Residents have been calling for action at the Croft Avenue Rest Gardens since 2011, as the gardens had become run down and strewn with litter.
Adur Council is now considering a £14,500 improvement project, largely funded through the Veolia Environmental Trust.
Cllr Keith Dollemore, cabinet member for the environment, is considering a report from Sarah Gobey, executive head of financial services, which recommends a new scheme, Improvements to Croft Avenue Rest Garden, be approved.
The proposal is to add it to the capital programme, funded through a £12,850 grant from Veolia and a £1,650 revenue contribution from existing budgets.
Mrs Gobey said: “Local residents identified the need for an improvement project in 2011, as the gardens had become very run down, overgrown, untidy and dirty with litter and vandalism problems.

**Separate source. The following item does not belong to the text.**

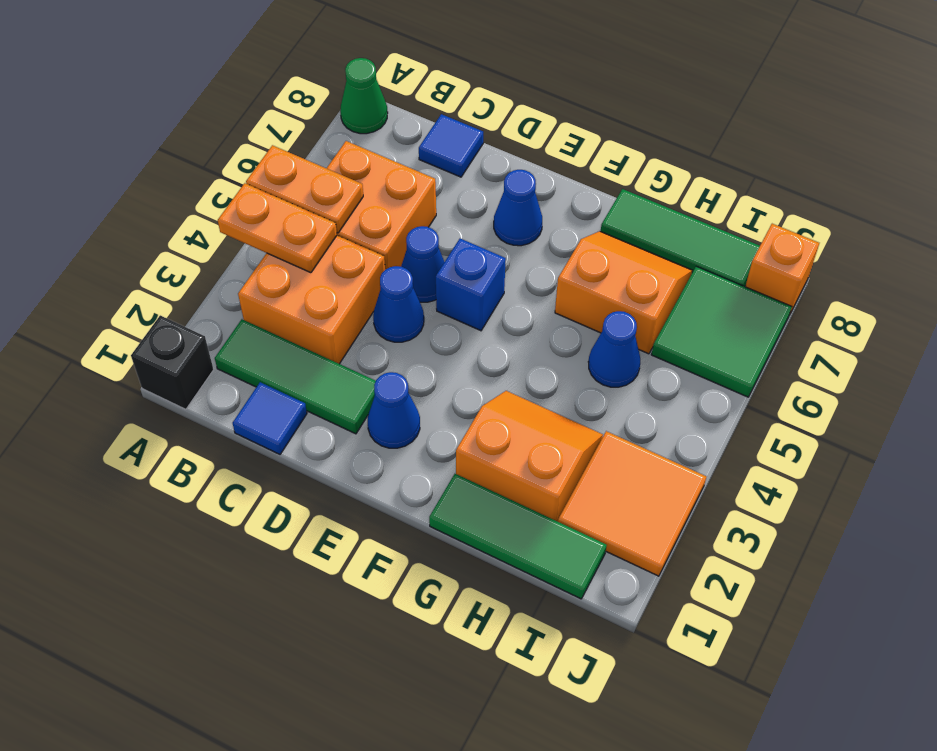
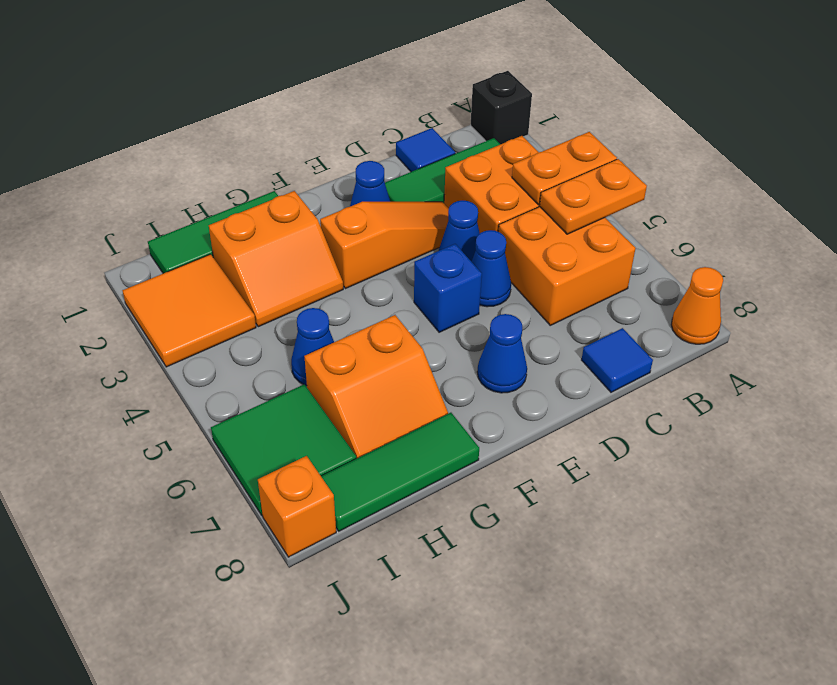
green cone A8 level 1 -> orange cone A8 level 1
none -> orange slope D3:F3 level 1 top F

“The residents began by organising a site meeting for the local community and asking for comments, identifying the problems and obtaining future ideas for the garden.”
Early support quickly grew and a community group was formed with residents, shop owners, Shoreham Academy, councillors and Sussex Police.
Following a survey in Croft Avenue and Southwick Street, a diamond jubilee garden party was held last summer to launch the Southwick Square Gardens Project, attended by more than 100 adults and children.
As well as planning meetings since then, there was a tea and cake sale where plans for the garden were displayed and discussed.
Mrs Gobey added: “Since then, the group has twice failed to raise funding through the Pot of Gold scheme, but local councillors have continued to support the project and asked the parks team to help them achieve their goals.”
The Southwick Society has offered a small grant and local businesses have been supportive, including a grant from Grove Lodge Veterinary Group, in Southwick Street.
With the help of Clive Bramble, Adur Council’s parks manager, the group sought funding through Veolia earlier this year.
The grant, one of 42 awarded through the trust’s Landfill Communities Fund in October, will be used to create a new entrance and fund path repairs, planting and tree pruning.
The idea is to make the gardens more attractive and colourful, and open up the area, while ensuring the gardens are in keeping with their history.
Paul Taylor, executive director of the Veolia Environmental Trust, said: “This grant is a great example of how the trust and the Landfill Communities Fund make a real difference to communities of all types across the UK. Every project is important to us and we look forward to seeing work start and the garden improvements take shape.”
Veolia’s project manager will work with the project team to ensure work can start as soon as possible.
John Colwill, project chairman, said: “This is great news for our project. The grant is very welcome and we look forward to working with the trust team to ensure our plans become real and benefit the people of Southwick.”